Description
As a Senior Machine Learning Engineer on the Machine Learning Platform team at Reddit, you will be instrumental in architecting, implementing, and maintaining foundational Machine Learning (ML) infrastructure that powers Feeds Ranking, Content Understanding, Recommendations and more.
You will deliver a self-service ML platform that enables the continuous iteration and improvement of systems that use ML techniques including Deep Learning, Natural Language Processing, Recommendation Systems, Representation Learning and Computer Vision.
Key responsibilities include:
- Leading the building, testing, and maintenance of ML training infrastructure at Reddit
- Designing, building, and optimizing the infrastructure and tooling required to support large-scale machine learning workflows
- Evolving the MLE experience, from provisioning interactive GPU environments through large-scale training, supporting on-demand and self-service workflows
You will work closely with the underlying compute team to ensure MLEs have efficient access to training hardware resources and handle resource contention gracefully.
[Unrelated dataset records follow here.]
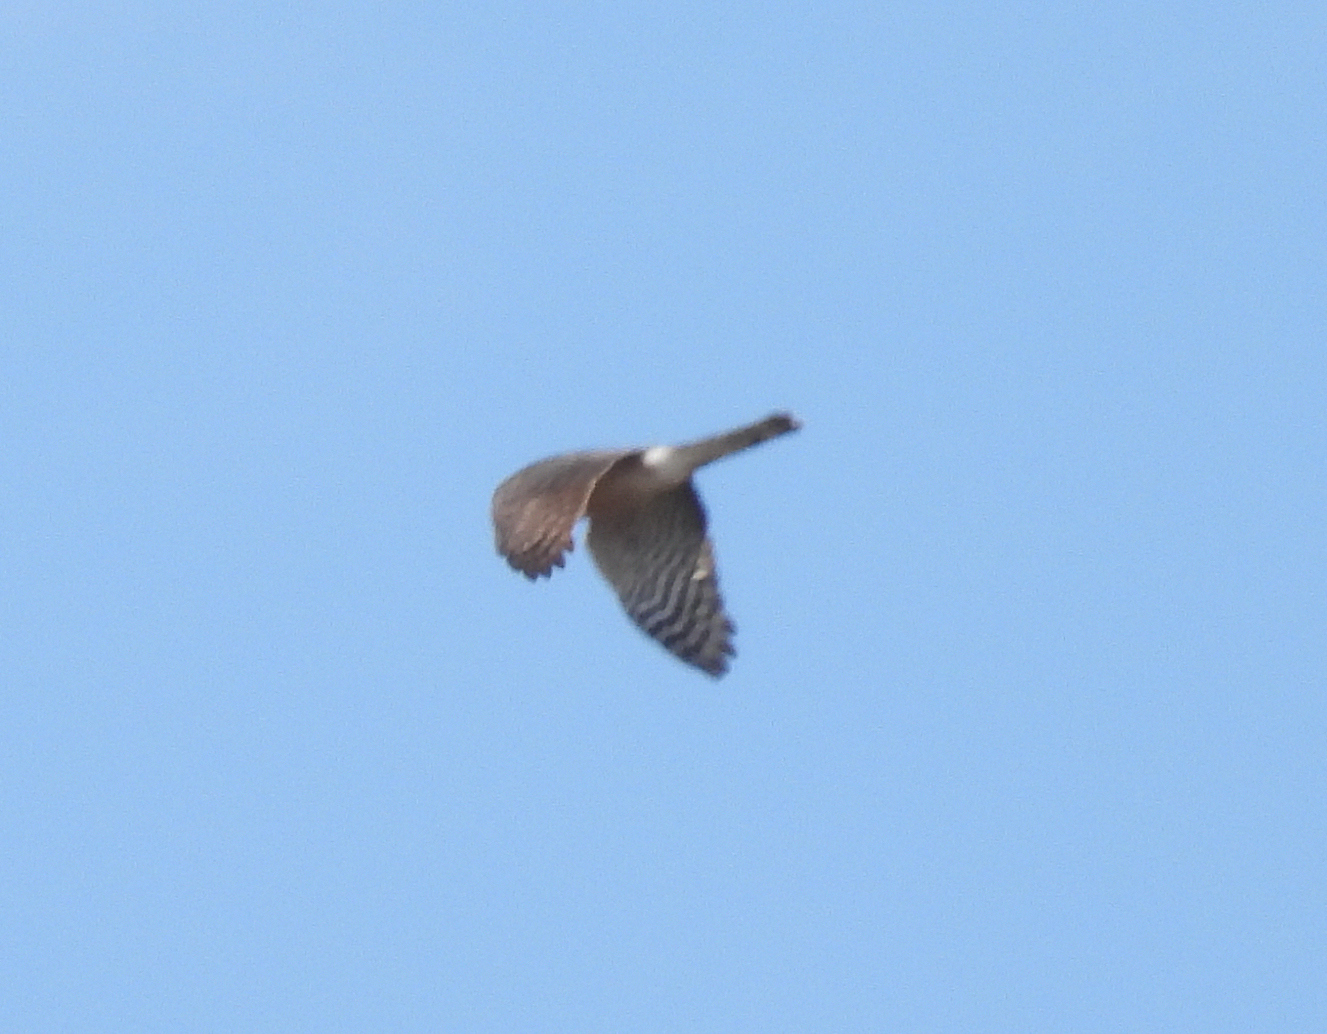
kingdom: Animalia
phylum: Chordata
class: Aves
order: Accipitriformes
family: Accipitridae
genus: Accipiter
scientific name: Accipiter striatus
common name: Sharp-shinned hawk
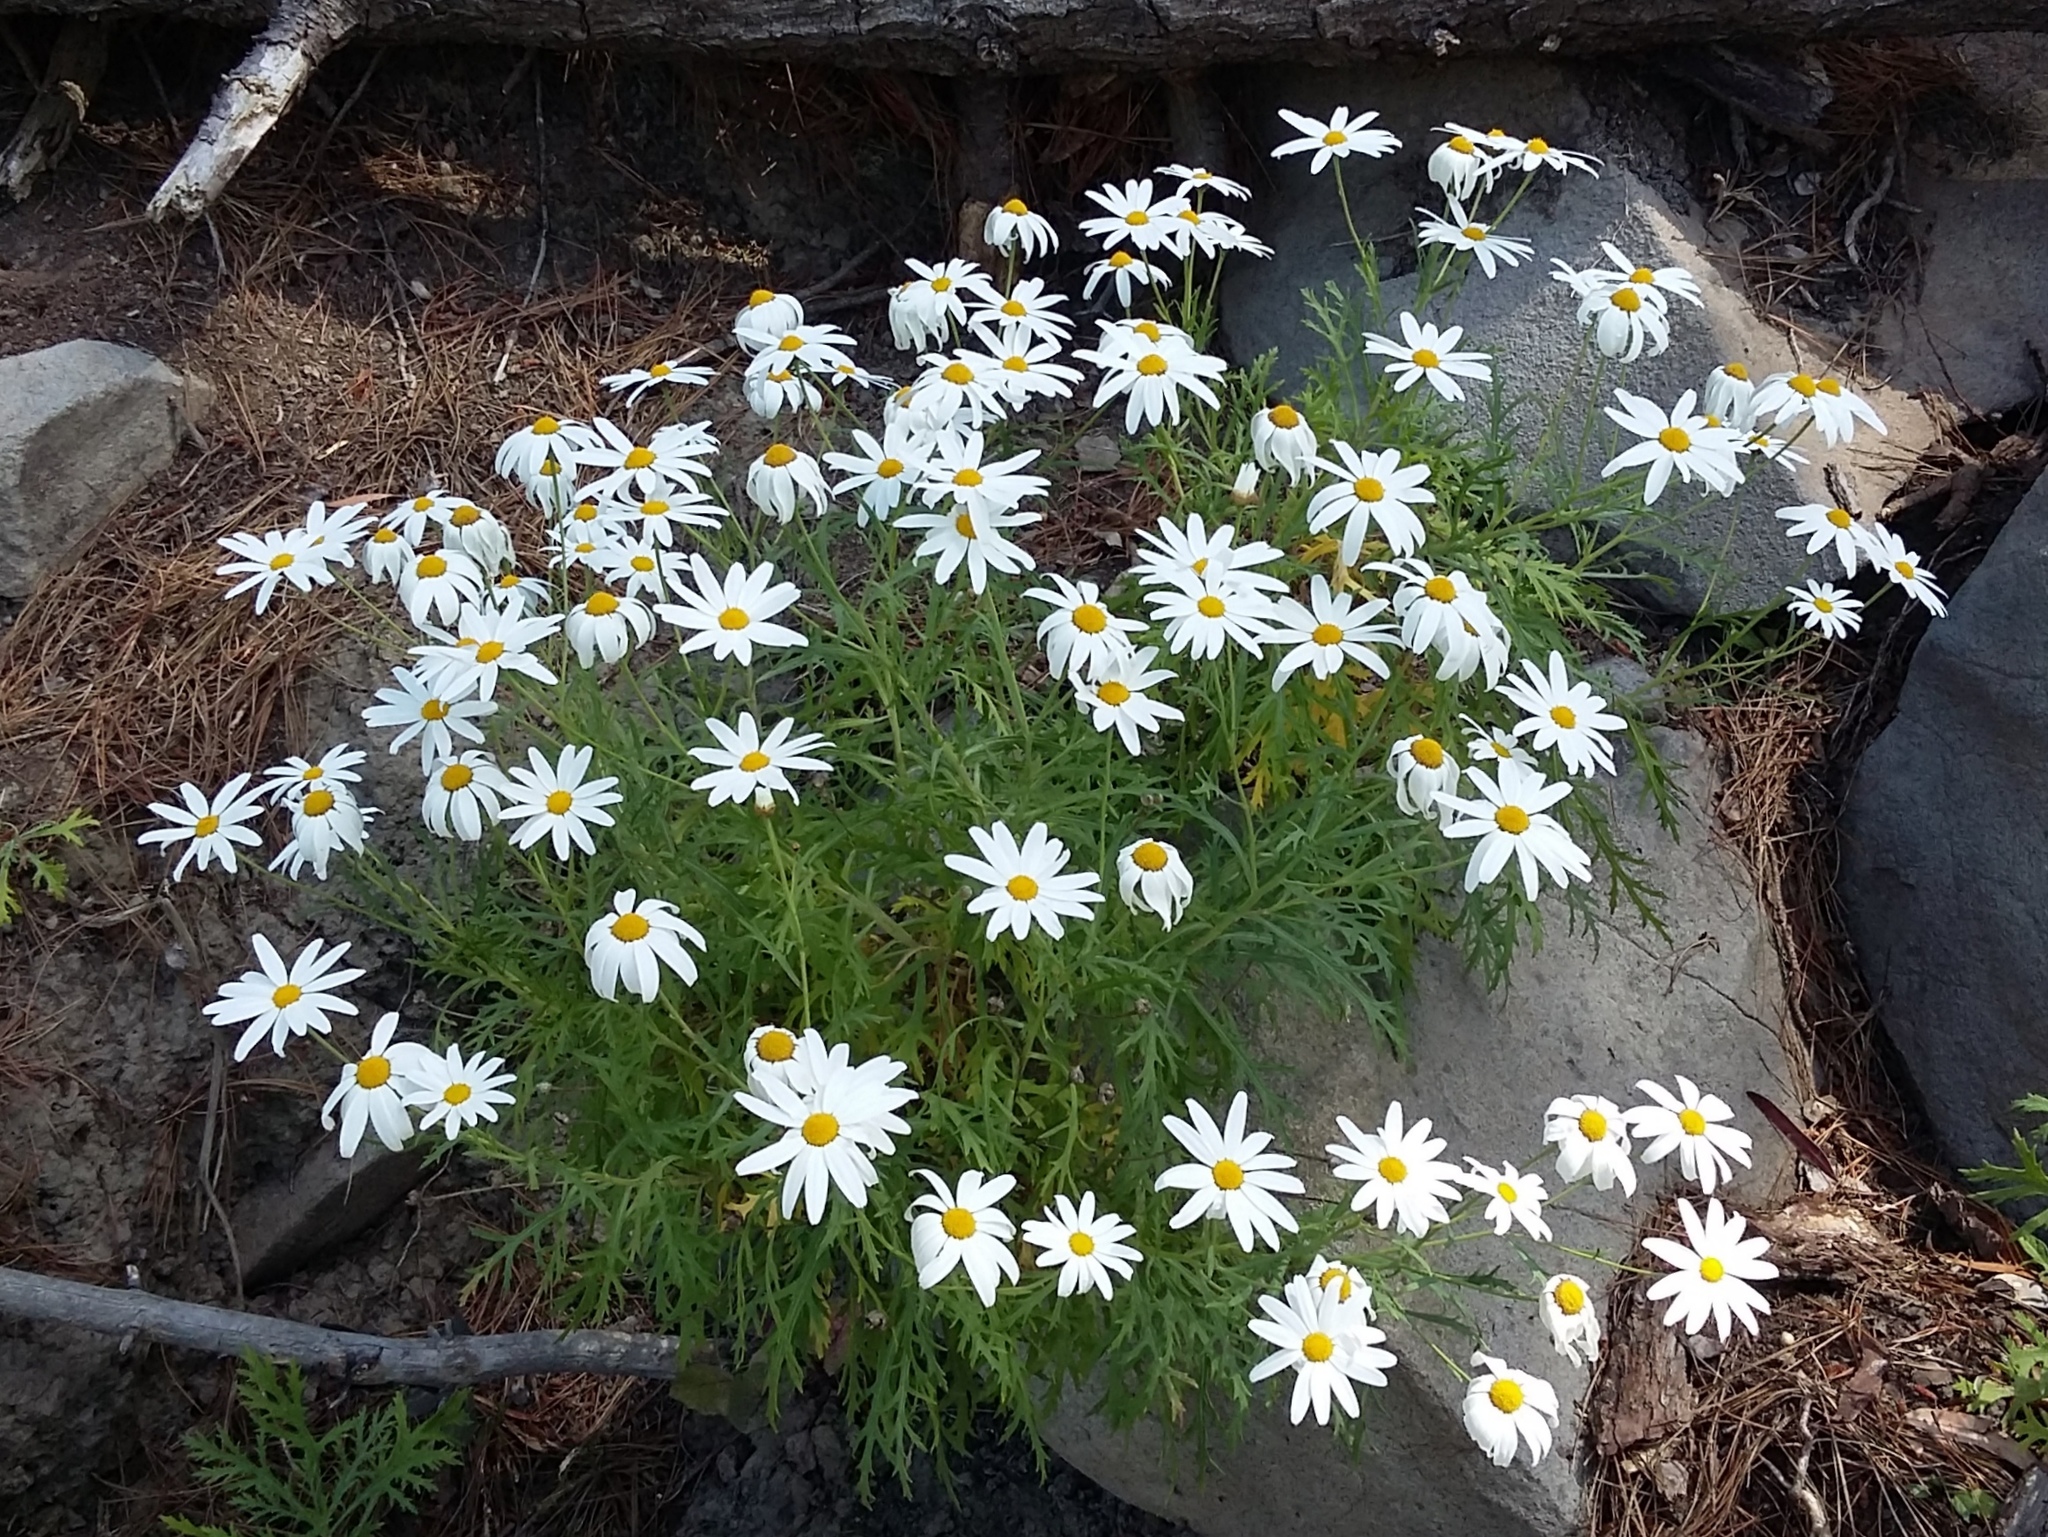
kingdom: Plantae
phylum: Tracheophyta
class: Magnoliopsida
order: Asterales
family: Asteraceae
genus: Argyranthemum
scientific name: Argyranthemum frutescens
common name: Paris daisy
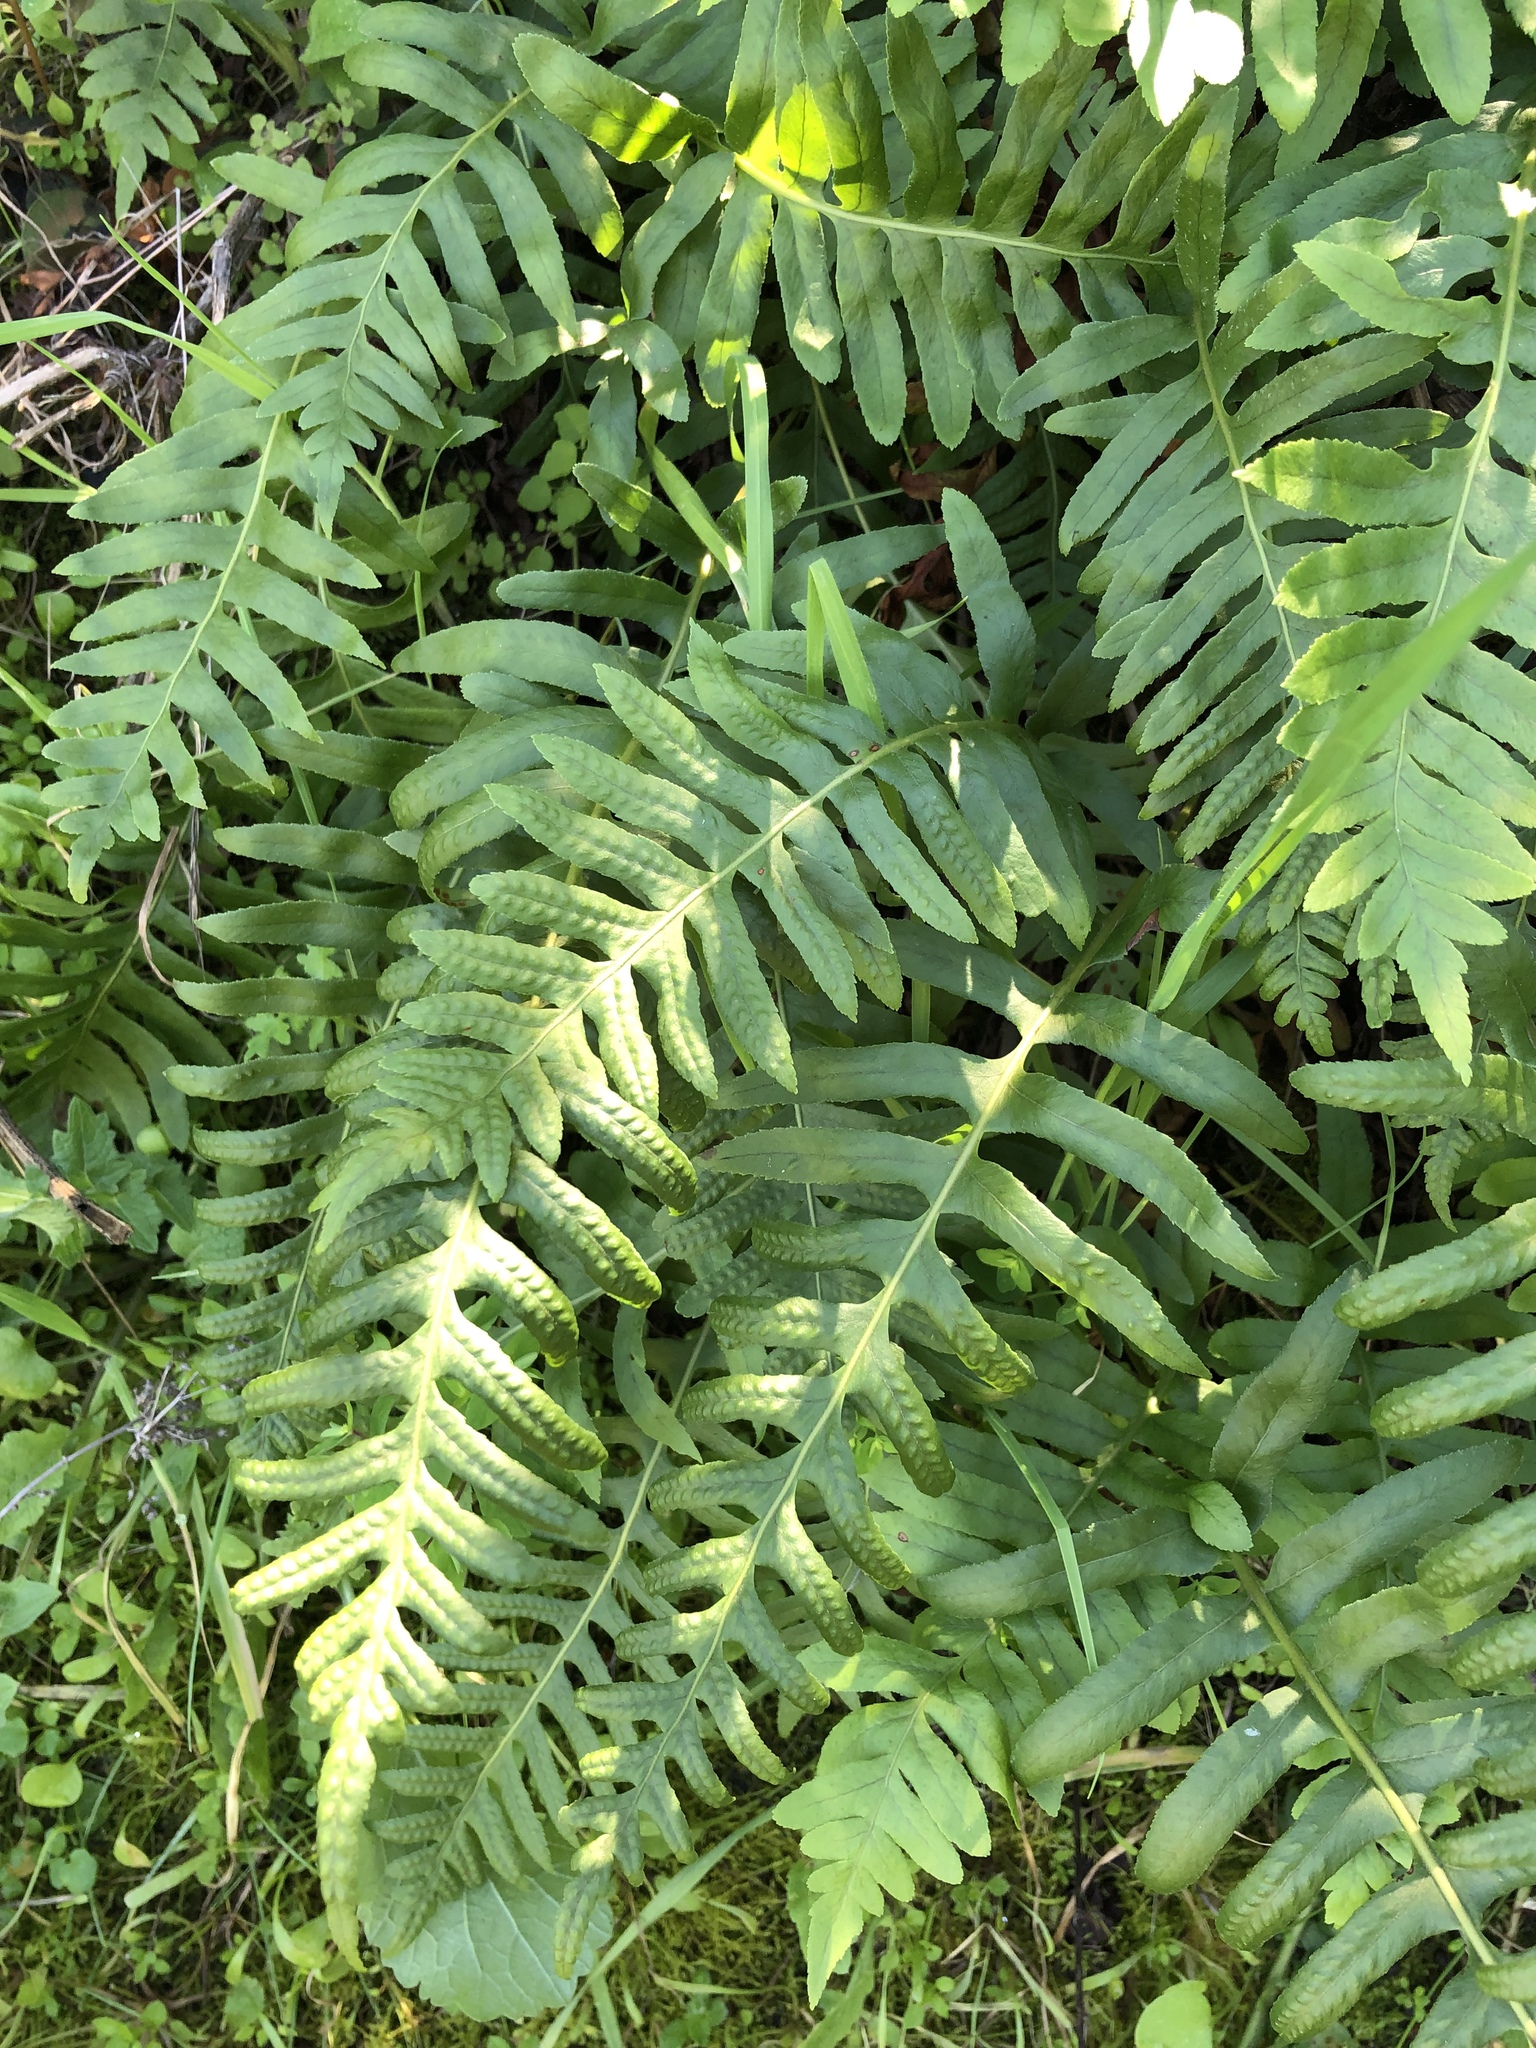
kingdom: Plantae
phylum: Tracheophyta
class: Polypodiopsida
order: Polypodiales
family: Polypodiaceae
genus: Polypodium
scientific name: Polypodium californicum
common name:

In addition to technical expertise, you will treat internal MLEs as your customers, conducting user research, reducing friction in the 'Idea-to-Prototype' loop, and standardizing software environments (Docker images, Python dependency management).
To be successful in this role, you will have 5+ years of software engineering experience, with a focus on Platform Engineering, ML Infrastructure, or Backend Systems. You will also have deep Kubernetes expertise, Jupyter Ecosystem knowledge, strong coding skills in Python and Go, and experience with GPU environments, cloud providers, and distributed training frameworks.